Exercise details
Please reproduce, exactly and with nothing added, the line containing "Follow every image" and every line after it to the end of the records.

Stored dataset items
'''

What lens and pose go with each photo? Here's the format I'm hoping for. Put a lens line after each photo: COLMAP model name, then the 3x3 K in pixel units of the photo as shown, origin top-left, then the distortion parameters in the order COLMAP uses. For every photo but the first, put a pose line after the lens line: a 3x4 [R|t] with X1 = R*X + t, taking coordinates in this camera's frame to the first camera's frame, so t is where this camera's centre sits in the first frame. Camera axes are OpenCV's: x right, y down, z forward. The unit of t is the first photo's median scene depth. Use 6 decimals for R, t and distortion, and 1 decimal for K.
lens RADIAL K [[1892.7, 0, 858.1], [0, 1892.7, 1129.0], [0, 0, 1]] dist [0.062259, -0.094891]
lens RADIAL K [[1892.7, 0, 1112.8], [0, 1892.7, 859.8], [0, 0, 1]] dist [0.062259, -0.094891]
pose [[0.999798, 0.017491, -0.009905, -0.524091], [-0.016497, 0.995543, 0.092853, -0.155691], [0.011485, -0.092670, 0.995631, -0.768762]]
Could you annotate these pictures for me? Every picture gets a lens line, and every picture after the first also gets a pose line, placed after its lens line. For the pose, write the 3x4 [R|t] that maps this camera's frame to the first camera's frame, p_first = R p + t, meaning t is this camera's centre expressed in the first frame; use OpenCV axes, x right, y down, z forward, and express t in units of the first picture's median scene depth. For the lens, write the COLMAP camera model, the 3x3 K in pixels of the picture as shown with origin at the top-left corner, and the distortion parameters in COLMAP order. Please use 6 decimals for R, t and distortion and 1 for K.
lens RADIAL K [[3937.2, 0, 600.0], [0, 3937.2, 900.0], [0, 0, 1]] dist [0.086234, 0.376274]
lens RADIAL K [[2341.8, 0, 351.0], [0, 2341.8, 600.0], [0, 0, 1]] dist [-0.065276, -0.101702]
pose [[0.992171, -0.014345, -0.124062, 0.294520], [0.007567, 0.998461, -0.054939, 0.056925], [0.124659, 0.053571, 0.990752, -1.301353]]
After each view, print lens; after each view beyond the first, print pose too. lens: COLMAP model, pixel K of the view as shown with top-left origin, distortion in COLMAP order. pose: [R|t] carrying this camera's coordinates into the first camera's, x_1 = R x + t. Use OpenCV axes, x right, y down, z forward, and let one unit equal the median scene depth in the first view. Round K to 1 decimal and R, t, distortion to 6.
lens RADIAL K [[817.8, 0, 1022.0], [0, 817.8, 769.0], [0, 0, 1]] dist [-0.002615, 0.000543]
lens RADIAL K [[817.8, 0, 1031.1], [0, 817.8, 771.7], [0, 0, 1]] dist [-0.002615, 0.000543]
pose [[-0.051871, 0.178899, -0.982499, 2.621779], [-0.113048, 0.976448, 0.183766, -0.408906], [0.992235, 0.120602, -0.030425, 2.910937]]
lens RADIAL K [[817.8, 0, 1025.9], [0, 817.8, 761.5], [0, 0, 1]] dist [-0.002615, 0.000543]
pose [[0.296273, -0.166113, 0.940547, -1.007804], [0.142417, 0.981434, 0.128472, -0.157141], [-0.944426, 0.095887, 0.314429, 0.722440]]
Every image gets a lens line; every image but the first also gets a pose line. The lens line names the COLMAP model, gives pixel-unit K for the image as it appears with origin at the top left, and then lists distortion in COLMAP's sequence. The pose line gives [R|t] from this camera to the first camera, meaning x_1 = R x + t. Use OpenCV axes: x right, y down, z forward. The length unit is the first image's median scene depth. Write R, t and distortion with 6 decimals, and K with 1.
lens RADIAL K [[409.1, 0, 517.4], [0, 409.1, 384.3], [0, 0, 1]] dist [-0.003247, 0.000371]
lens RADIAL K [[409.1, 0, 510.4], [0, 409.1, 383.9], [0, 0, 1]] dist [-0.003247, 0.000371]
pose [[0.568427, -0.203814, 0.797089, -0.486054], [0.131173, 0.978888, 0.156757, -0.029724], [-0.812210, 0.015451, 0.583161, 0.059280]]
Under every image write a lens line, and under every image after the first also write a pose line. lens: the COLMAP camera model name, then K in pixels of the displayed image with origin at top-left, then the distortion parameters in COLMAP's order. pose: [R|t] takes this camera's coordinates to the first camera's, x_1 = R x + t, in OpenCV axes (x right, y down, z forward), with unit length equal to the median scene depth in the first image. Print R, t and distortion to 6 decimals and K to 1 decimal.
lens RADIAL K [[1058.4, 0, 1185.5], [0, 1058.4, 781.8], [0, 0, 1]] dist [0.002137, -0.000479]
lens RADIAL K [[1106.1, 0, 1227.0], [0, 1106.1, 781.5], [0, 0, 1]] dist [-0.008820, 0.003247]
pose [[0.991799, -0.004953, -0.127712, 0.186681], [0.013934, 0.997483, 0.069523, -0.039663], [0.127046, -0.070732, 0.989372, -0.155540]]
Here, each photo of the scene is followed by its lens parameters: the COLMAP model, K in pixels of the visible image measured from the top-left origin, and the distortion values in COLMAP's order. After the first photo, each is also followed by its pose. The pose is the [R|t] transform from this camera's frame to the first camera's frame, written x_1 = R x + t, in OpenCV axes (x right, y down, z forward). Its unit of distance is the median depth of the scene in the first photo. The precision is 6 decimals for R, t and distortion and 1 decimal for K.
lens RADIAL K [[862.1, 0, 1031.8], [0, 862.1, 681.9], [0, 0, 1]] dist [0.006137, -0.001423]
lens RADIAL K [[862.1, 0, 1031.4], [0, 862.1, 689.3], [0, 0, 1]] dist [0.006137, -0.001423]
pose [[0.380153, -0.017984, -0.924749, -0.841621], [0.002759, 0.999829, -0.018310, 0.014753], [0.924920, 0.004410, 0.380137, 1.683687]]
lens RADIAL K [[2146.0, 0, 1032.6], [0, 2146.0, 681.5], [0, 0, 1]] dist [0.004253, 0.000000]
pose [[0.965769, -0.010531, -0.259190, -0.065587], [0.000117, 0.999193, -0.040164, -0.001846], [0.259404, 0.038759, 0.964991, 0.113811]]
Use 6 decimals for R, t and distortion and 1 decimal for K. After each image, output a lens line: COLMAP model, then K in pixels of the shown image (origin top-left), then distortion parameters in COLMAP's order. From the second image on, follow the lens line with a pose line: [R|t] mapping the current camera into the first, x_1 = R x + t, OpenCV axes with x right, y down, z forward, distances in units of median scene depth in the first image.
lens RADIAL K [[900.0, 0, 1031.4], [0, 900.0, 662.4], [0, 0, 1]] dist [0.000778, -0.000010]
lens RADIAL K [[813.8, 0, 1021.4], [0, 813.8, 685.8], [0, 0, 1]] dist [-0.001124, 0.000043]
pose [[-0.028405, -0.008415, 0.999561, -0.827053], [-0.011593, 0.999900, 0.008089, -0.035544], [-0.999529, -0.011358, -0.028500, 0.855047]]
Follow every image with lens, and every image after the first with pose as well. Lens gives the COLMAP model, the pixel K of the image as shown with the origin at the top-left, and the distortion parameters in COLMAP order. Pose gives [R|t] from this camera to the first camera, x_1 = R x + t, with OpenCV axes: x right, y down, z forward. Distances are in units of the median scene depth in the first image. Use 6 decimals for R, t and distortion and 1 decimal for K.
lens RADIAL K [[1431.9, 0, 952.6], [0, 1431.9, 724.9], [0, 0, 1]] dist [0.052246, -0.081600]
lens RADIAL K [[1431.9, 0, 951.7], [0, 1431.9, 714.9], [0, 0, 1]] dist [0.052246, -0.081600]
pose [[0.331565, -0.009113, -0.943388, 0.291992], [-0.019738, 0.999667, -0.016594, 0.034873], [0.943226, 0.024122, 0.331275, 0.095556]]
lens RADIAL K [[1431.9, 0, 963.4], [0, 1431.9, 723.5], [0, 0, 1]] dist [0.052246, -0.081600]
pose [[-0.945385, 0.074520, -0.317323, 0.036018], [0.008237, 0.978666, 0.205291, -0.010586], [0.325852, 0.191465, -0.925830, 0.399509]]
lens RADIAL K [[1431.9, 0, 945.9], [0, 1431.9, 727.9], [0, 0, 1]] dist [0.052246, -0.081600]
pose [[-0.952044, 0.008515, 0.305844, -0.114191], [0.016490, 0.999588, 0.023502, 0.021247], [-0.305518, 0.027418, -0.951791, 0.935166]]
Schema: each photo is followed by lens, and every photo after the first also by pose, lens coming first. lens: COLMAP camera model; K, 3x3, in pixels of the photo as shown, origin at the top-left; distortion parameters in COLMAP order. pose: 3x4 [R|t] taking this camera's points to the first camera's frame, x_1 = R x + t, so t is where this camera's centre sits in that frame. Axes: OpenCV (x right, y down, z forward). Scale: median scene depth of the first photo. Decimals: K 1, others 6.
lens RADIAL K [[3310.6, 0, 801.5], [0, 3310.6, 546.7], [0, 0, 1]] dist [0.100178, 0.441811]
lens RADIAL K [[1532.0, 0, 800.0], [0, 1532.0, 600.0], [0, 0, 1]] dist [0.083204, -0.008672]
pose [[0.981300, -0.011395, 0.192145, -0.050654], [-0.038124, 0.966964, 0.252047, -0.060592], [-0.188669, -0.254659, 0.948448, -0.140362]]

'''

Result below
Follow every image with lens, and every image after the first with pose as well. Lens gives the COLMAP model, the pixel K of the image as shown with the origin at the top-left, and the distortion parameters in COLMAP order. Pose gives [R|t] from this camera to the first camera, x_1 = R x + t, with OpenCV axes: x right, y down, z forward. Distances are in units of the median scene depth in the first image. Use 6 decimals for R, t and distortion and 1 decimal for K.
lens RADIAL K [[1431.9, 0, 952.6], [0, 1431.9, 724.9], [0, 0, 1]] dist [0.052246, -0.081600]
lens RADIAL K [[1431.9, 0, 951.7], [0, 1431.9, 714.9], [0, 0, 1]] dist [0.052246, -0.081600]
pose [[0.331565, -0.009113, -0.943388, 0.291992], [-0.019738, 0.999667, -0.016594, 0.034873], [0.943226, 0.024122, 0.331275, 0.095556]]
lens RADIAL K [[1431.9, 0, 963.4], [0, 1431.9, 723.5], [0, 0, 1]] dist [0.052246, -0.081600]
pose [[-0.945385, 0.074520, -0.317323, 0.036018], [0.008237, 0.978666, 0.205291, -0.010586], [0.325852, 0.191465, -0.925830, 0.399509]]
lens RADIAL K [[1431.9, 0, 945.9], [0, 1431.9, 727.9], [0, 0, 1]] dist [0.052246, -0.081600]
pose [[-0.952044, 0.008515, 0.305844, -0.114191], [0.016490, 0.999588, 0.023502, 0.021247], [-0.305518, 0.027418, -0.951791, 0.935166]]
Schema: each photo is followed by lens, and every photo after the first also by pose, lens coming first. lens: COLMAP camera model; K, 3x3, in pixels of the photo as shown, origin at the top-left; distortion parameters in COLMAP order. pose: 3x4 [R|t] taking this camera's points to the first camera's frame, x_1 = R x + t, so t is where this camera's centre sits in that frame. Axes: OpenCV (x right, y down, z forward). Scale: median scene depth of the first photo. Decimals: K 1, others 6.
lens RADIAL K [[3310.6, 0, 801.5], [0, 3310.6, 546.7], [0, 0, 1]] dist [0.100178, 0.441811]
lens RADIAL K [[1532.0, 0, 800.0], [0, 1532.0, 600.0], [0, 0, 1]] dist [0.083204, -0.008672]
pose [[0.981300, -0.011395, 0.192145, -0.050654], [-0.038124, 0.966964, 0.252047, -0.060592], [-0.188669, -0.254659, 0.948448, -0.140362]]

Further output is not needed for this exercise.